Wagina Island is just 78 square kilometres in size, and residents argued the open-pit bauxite mine the company had been given approval for would affect 60 per cent of the island, damaging land, rivers and the sea.

It's been a seven-year battle for the island's residents, who first took Solomon Bauxite Limited — a company owned by two Hong Kong-listed businesses — to court over its mining plan back in 2014.

The complaint was heard by the country's Environmental Advisory Committee (EAC), which last year revoked the development consent given to the mining company by the Solomon Islands Ministry of Environment.

The committee said the company had failed to follow the law by not getting community consent for its planned mine, and that it failed to provide residents with copies of its environmental impact statement.

That decision was thrown into doubt after Solomon Bauxite Limited appealed, but the country's Minister of Environment has now rejected the appeal.

Wagina Island resident Samao Biribo told the ABC the decision to reject the company's appeal was a huge relief for those living on the island.

"I just wanted to cry because for us, this issue of mining has broken our hearts and made us sad," she said.

"It just makes me want to cry about how hard we fought in court, it's really unfair for us."

An island of refugees

The Wagina Island situation was far from a simple environmental case, as it also involved land rights and the troubled history of colonialism that persists in parts of the Pacific.

Most of the roughly 2,000 people who call Wagina Island home can trace their history back to islands that now make up the Pacific nation of Kiribati — due to drought, they were resettled in Solomon Islands in the late 1950s by the British colonial government, which controlled much of the region.

This was no small move: their home islands in Kiribati were around 3,300 kilometres away from Wagina Island, or around the same distance as the crow flies between Perth and Sydney.

This also wasn't the first time colonial powers had moved the islanders.

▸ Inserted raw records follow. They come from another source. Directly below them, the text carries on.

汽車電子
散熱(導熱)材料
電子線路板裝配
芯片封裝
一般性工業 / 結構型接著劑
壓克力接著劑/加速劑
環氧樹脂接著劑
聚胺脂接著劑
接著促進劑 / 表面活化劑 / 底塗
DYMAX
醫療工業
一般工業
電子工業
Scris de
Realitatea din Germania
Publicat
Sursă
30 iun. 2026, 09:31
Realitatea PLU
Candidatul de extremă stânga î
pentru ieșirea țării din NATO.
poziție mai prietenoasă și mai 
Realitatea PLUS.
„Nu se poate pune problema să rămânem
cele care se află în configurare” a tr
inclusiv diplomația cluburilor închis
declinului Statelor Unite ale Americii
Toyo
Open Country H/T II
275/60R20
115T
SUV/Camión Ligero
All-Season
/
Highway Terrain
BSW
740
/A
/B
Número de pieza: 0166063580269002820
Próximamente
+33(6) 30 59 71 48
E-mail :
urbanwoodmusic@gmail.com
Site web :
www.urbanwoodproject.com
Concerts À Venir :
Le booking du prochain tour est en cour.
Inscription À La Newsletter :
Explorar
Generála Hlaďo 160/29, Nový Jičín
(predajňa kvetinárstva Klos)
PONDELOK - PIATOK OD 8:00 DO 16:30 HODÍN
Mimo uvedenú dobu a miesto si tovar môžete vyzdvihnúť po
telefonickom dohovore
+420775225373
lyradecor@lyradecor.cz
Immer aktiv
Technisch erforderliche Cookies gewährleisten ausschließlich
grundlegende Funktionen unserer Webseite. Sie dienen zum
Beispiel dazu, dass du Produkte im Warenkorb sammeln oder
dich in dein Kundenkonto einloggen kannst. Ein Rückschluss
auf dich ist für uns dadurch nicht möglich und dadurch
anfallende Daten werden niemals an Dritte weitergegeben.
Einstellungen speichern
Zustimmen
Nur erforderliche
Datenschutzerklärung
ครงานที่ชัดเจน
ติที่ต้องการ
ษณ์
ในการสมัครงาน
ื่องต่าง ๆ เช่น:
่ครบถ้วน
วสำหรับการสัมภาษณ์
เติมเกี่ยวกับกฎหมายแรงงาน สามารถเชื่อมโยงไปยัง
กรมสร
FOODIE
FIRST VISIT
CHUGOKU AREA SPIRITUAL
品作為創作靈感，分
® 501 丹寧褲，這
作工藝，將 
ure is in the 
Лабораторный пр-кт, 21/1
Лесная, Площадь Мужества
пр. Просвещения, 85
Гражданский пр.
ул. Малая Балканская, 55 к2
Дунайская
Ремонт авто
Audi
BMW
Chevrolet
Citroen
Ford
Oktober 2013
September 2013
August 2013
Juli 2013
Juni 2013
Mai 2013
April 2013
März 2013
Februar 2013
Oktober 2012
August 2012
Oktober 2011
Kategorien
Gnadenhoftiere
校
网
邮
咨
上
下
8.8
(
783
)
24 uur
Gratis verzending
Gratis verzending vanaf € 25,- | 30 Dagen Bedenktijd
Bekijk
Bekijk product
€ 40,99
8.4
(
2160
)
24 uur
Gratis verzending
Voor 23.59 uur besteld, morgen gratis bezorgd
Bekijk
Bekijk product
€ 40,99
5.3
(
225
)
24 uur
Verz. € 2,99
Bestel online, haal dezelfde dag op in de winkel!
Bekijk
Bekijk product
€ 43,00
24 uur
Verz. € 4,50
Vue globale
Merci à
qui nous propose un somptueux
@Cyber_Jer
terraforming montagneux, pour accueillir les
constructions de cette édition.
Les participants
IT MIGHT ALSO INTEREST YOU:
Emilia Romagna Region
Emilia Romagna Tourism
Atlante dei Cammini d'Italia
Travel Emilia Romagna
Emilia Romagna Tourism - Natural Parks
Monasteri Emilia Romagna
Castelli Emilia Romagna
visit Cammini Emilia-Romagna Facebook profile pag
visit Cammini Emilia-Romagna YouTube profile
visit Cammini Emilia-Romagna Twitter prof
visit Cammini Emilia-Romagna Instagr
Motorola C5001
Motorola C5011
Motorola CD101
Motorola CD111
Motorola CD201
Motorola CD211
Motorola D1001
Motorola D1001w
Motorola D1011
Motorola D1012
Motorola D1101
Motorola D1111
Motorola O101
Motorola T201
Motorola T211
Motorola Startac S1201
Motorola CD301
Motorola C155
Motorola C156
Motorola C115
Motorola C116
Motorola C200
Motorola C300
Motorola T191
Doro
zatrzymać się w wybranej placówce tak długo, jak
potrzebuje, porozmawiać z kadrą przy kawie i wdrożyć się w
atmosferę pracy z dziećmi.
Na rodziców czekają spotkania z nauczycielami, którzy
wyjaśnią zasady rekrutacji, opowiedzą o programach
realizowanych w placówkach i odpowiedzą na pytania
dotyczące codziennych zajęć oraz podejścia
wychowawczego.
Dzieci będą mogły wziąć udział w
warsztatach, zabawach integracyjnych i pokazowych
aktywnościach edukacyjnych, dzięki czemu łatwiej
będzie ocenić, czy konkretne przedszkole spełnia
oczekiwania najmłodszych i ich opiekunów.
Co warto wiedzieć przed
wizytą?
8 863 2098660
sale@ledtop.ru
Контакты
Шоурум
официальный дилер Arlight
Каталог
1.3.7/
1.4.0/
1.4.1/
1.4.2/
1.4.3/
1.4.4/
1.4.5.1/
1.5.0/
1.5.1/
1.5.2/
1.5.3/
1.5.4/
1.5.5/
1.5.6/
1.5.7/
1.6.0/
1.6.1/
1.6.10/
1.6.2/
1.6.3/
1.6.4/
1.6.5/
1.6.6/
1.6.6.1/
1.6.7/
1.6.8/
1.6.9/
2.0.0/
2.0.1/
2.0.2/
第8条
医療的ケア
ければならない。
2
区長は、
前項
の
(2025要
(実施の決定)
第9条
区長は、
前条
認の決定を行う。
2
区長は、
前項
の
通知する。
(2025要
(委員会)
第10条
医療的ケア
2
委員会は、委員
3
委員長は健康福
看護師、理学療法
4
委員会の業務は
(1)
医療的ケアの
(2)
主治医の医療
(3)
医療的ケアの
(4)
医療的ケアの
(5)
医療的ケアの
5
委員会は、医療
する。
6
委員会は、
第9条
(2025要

They had previously been evacuated from other islands in Kiribati two decades earlier in the 1930s, again due to drought.

As a result, the residents of Wagina have a completely different culture to the communities on nearby islands in Solomon Islands.

And while the colonial administration considered Wagina Island to be uninhabited at the time of the resettlement, tribal groups in Solomon Islands have since contested its ownership.

Ms Biribo said the Minister of Environment's decision to reject the appeal has affirmed her people's right to live on the island.

"We stayed here for 50 years. When I received this news it's a beginning for us, it is a recognition of who we are, the Minister recognises us," she said.

"If the Government can continue to recognise us, give us political equality and land rights for us as minority group here."

Case to make waves across the islands

Wagina Island residents used a previously untried provision within the country's environment law to challenge the company's right to mine there.

Lawyer William Kadi from the Public Solicitors Office in the capital Honiara represented the islanders — an undertaking he said proved difficult at times given how far away Wagina Island is, and patchy mobile phone coverage.

He said the case would have major implications beyond Wagina, providing a model for other rural communities who feel powerless against companies with Government-issued mining or logging licences in their area.

"It gives hopes for us to see that there's another alternative avenue … to challenge decisions made by [the] public authority without going to the courts," Mr Kadi said.

Solomon Bauxite Limited still has an existing mining lease on the island, however it will need to re-apply for a new development consent if it wants to attempt to mine on the island again.

The ABC has sought comment from Solomon Bauxite Limited's country representative.